**What you will do:**
In the data below, find every line with the word "type" and copy it.

=======

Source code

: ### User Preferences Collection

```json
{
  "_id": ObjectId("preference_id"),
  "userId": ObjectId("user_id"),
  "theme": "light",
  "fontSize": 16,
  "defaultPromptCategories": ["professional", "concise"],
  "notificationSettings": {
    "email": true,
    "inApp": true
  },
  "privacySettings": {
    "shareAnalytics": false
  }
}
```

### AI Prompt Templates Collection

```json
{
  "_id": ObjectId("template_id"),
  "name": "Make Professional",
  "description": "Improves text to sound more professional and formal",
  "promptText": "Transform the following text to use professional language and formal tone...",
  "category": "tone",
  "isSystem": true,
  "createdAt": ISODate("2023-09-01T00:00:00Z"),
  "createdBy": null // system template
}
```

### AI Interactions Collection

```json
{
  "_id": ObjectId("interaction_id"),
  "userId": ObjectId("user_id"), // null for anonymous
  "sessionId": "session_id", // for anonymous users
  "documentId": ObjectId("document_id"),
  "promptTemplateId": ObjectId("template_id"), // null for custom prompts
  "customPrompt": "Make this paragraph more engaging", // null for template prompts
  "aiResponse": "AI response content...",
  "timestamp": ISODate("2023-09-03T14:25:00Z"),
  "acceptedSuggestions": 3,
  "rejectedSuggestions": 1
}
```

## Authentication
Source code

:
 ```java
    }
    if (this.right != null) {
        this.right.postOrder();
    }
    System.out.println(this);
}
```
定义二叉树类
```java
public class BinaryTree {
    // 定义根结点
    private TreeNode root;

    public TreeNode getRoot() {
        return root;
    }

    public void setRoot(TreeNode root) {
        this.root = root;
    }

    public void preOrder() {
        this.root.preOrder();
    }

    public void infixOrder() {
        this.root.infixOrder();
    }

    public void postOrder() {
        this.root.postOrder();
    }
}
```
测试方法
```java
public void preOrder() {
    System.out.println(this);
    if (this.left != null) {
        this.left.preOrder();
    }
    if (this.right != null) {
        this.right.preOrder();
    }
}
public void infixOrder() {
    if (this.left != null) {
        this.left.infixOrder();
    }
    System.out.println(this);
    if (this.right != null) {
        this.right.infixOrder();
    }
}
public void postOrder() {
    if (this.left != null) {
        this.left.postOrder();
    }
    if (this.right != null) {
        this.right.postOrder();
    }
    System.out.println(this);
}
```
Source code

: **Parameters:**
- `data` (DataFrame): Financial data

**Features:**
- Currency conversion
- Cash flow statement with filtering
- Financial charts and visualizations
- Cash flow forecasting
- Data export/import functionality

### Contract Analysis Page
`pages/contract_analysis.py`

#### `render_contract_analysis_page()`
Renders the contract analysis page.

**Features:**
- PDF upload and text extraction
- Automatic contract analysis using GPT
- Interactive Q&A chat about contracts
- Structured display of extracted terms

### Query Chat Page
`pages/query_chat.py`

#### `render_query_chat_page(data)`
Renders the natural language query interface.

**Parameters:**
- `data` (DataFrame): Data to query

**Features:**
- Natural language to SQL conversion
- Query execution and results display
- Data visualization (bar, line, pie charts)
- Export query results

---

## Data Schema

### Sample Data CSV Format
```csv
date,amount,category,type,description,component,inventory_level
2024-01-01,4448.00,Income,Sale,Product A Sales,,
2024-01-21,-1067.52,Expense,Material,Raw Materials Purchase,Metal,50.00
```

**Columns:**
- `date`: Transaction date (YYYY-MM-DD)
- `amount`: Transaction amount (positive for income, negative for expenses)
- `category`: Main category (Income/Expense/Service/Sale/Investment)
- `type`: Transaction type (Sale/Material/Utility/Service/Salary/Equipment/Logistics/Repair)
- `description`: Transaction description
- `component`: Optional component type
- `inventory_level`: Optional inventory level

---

=======

**Answer:**
date,amount,category,type,description,component,inventory_level
- `type`: Transaction type (Sale/Material/Utility/Service/Salary/Equipment/Logistics/Repair)
- `component`: Optional component type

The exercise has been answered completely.